1975’te “İnsanlığın Refah ve Huzuruna Büyük Katkıda Bulunmuş Kişi” ve 1978’de Pulitzer Edebiyat ödüllerini alan Carl Sagan’ın tüm insanlığa mesajı şudur:
Kozmos’un Keşfi, Kendi Kendimizi Keşif Yolculuğudur
Bizi Kozmos‘un enginliklerinde kaçınamayacağımız bir hedef beklemekte. Dünya-dışı akıllı varlıkların bulunduğuna ilişkin henüz açık belirtiler yok. Bu, bizimkine benzer uygarlıklar acaba hiç durmamacasına kendi kendilerini yok mu ediyorlar, diye bir soru getiriyor aklımıza. Yerküremize uzaydan baktığımızda, ulusal sınır diye bir şey göremiyoruz. Uzaydan gezegenimizin incecik mavi bir hilal, sonra da yıldızlar kenti arasında bir ışık noktası olarak göründüğünü izleyince; etnik, dinsel ya da ulusal şovenist davranışların sürdürülmesi akıl almaz bir duruma dönüşüyor…

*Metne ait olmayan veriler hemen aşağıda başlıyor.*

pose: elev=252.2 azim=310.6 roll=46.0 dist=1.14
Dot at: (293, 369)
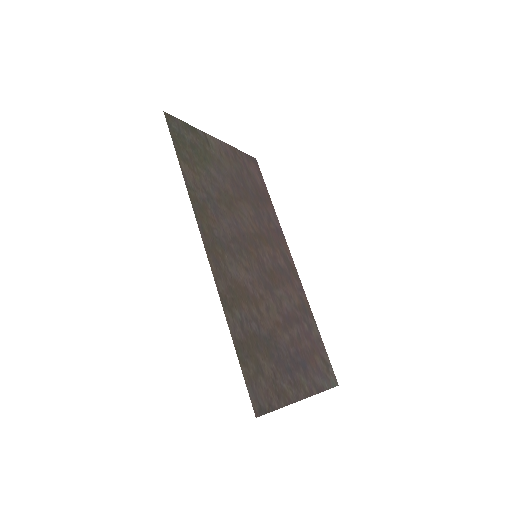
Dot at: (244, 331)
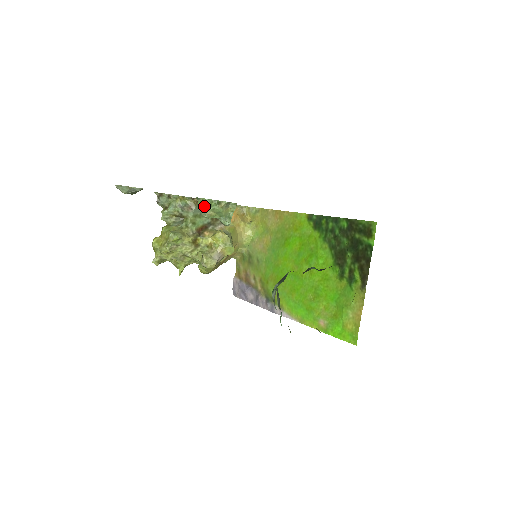
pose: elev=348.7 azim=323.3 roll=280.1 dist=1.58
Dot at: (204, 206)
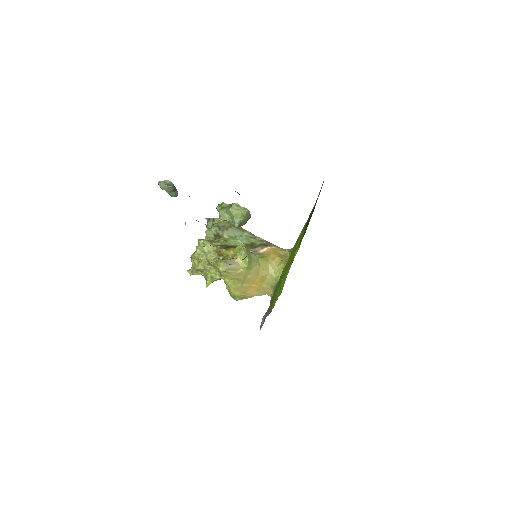
Dot at: (220, 208)
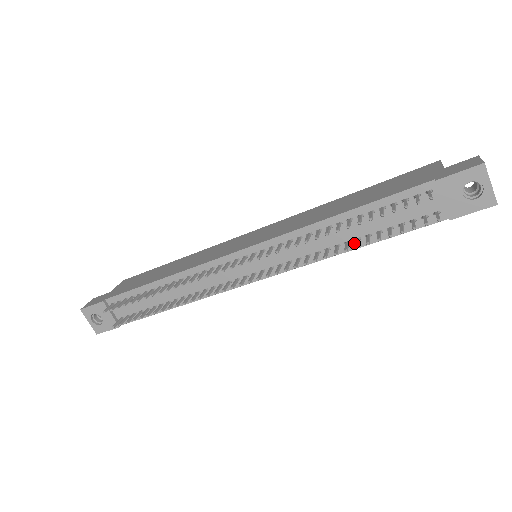
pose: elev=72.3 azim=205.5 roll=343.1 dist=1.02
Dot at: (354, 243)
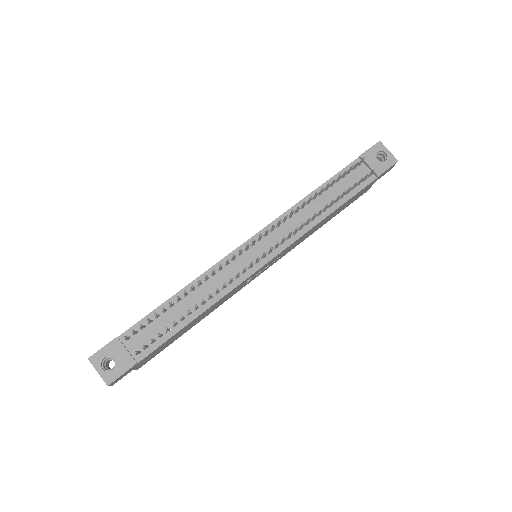
Dot at: (328, 210)
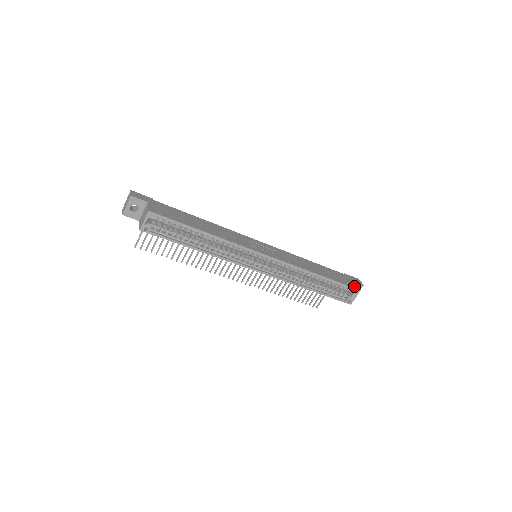
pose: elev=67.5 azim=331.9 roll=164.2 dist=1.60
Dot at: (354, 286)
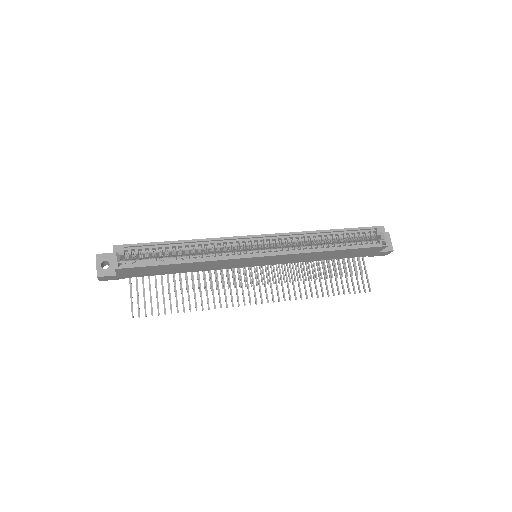
Dot at: (375, 228)
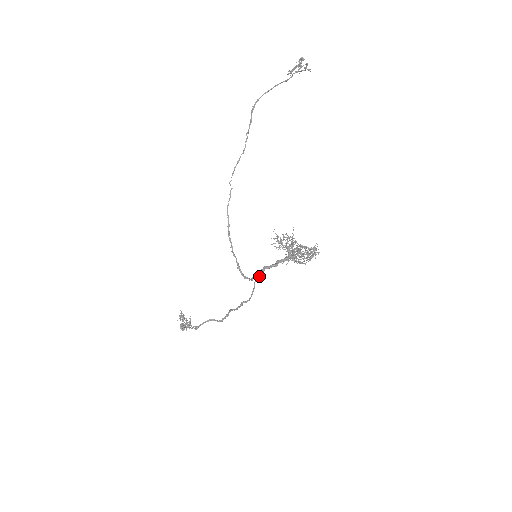
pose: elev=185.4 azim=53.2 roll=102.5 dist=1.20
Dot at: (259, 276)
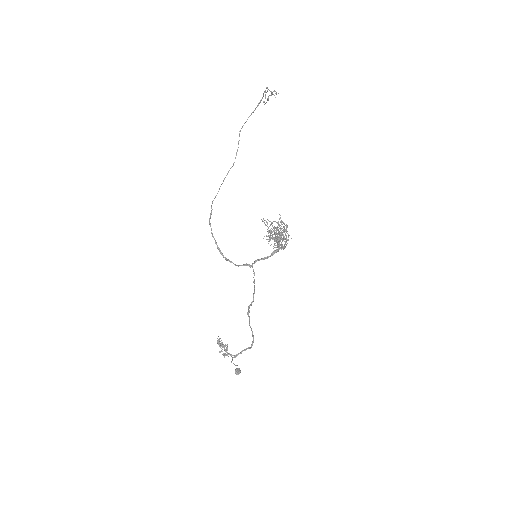
Dot at: (249, 266)
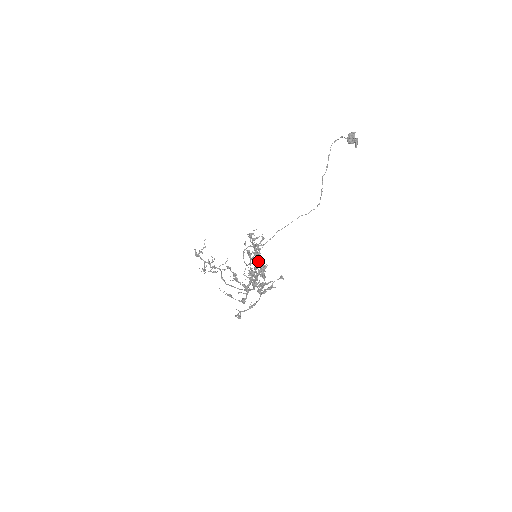
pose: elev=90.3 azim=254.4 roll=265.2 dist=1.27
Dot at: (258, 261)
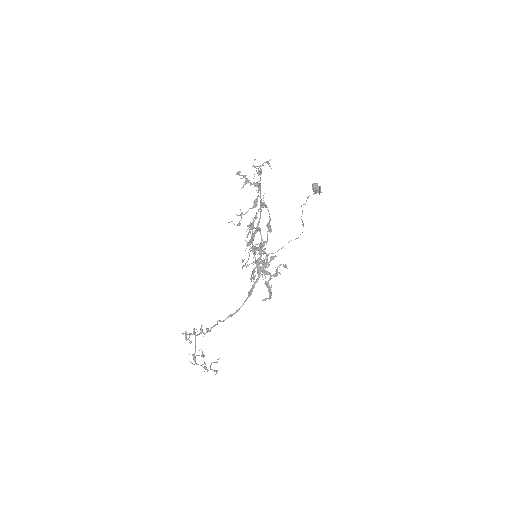
Dot at: (260, 243)
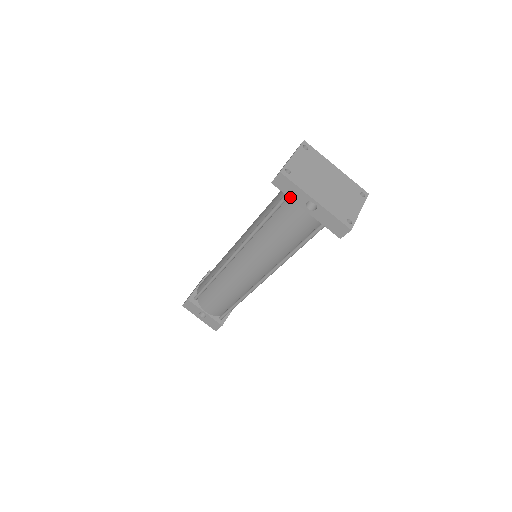
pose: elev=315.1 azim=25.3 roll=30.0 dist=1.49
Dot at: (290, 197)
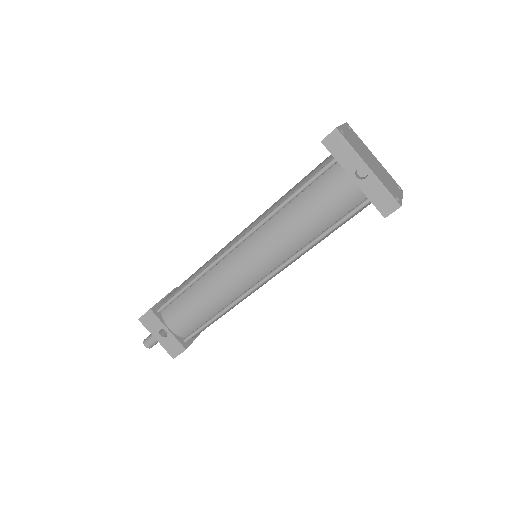
Dot at: (339, 161)
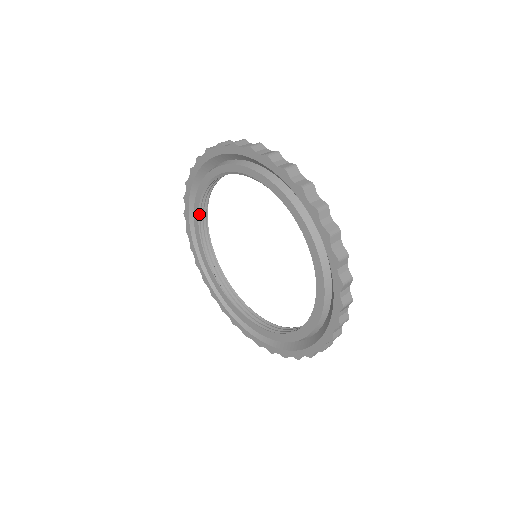
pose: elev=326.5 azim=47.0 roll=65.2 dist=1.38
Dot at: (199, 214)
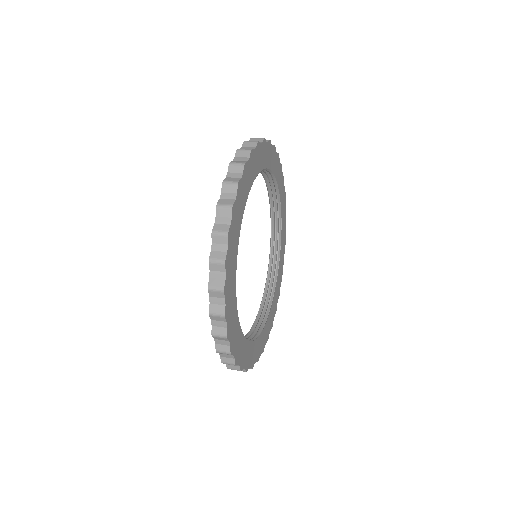
Dot at: (269, 262)
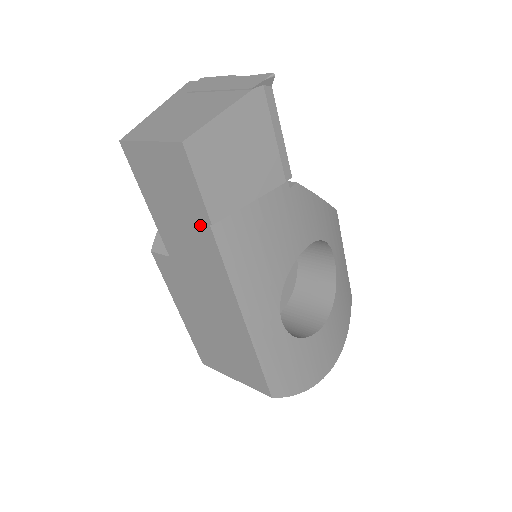
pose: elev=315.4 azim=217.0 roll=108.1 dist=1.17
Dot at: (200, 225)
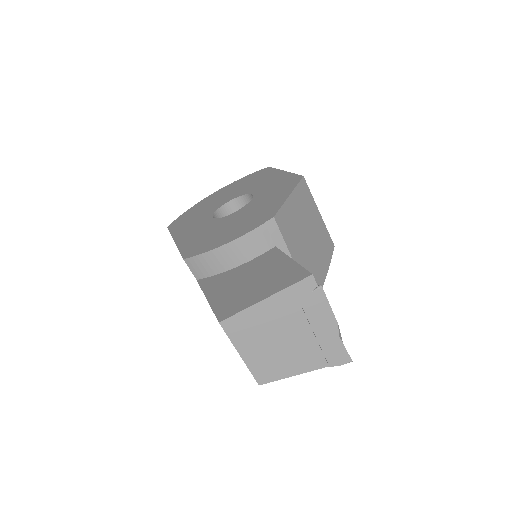
Dot at: occluded
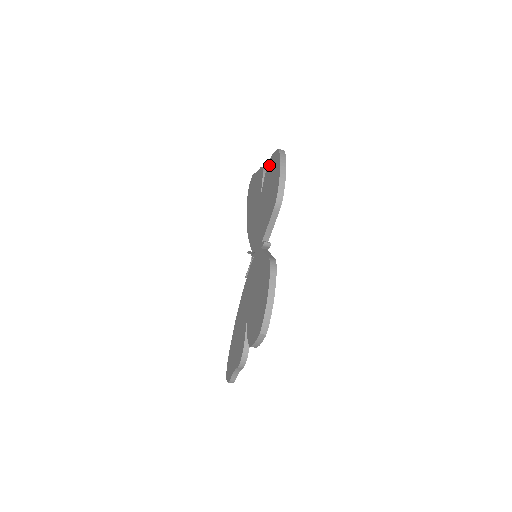
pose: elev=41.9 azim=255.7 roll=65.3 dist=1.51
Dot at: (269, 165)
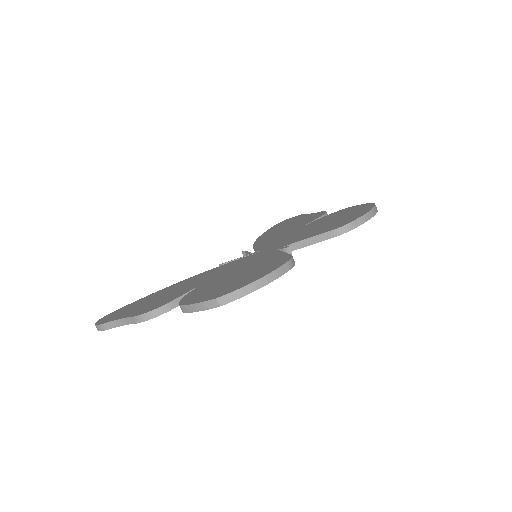
Dot at: (345, 209)
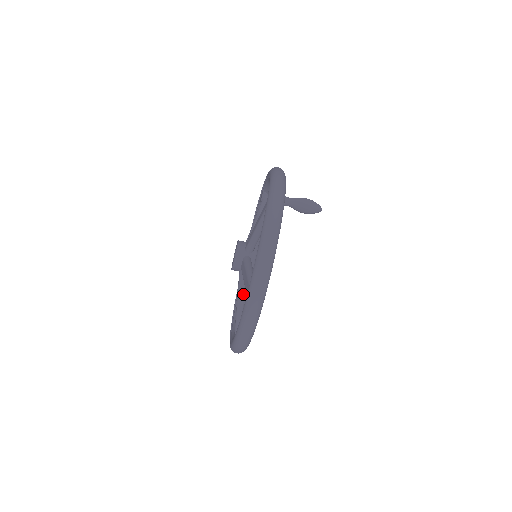
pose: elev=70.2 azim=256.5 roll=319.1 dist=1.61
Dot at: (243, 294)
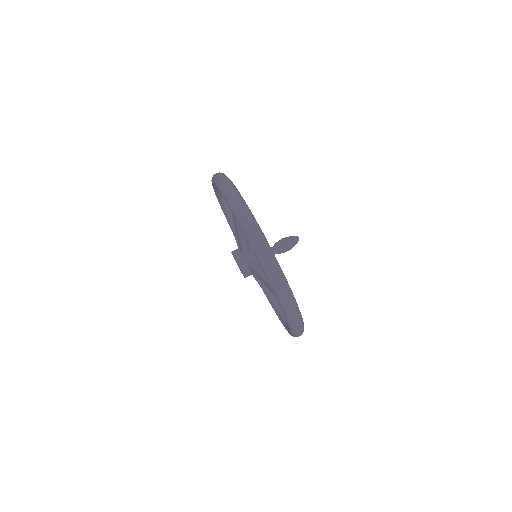
Dot at: (260, 269)
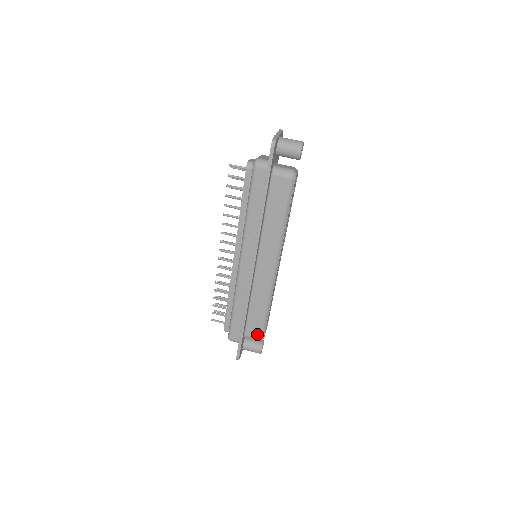
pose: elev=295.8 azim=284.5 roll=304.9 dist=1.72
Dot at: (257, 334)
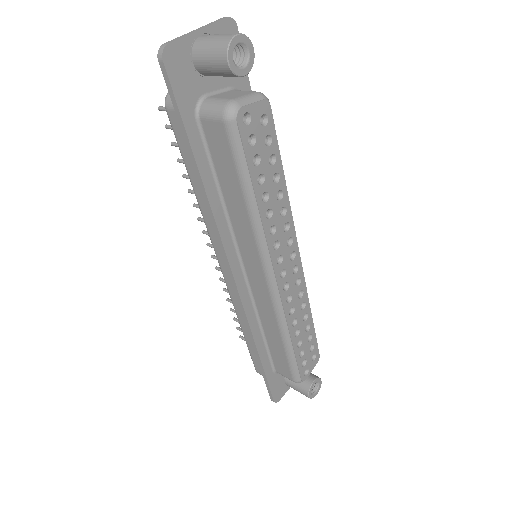
Dot at: (288, 374)
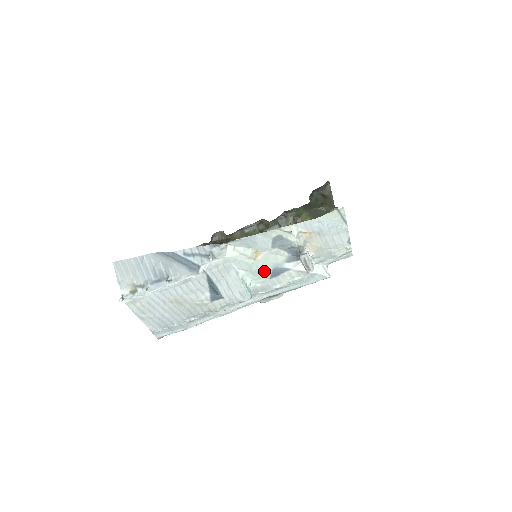
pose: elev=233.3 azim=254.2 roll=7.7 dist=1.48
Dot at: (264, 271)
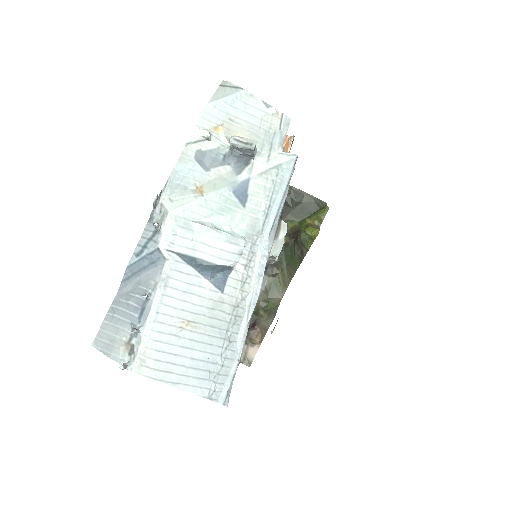
Dot at: (227, 202)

Hayatın hiçbir zaman başlama olanağı bulunmadığı dünyalar var. Kozmik felaketlerin yakıp yıktığı dünyalar da var. Biz talihliyiz, hayattayız, güçlüyüz. Uygarlığımızın ve türümüzün refahı elimizde olan bir şey. Eğer yerküre Varlığımızı sürdürmede karar veren bizler olamazsak kim olabilir?…
Bilimin temelinde, düştüğü yanılgıyı düzeltme öğesi yatar…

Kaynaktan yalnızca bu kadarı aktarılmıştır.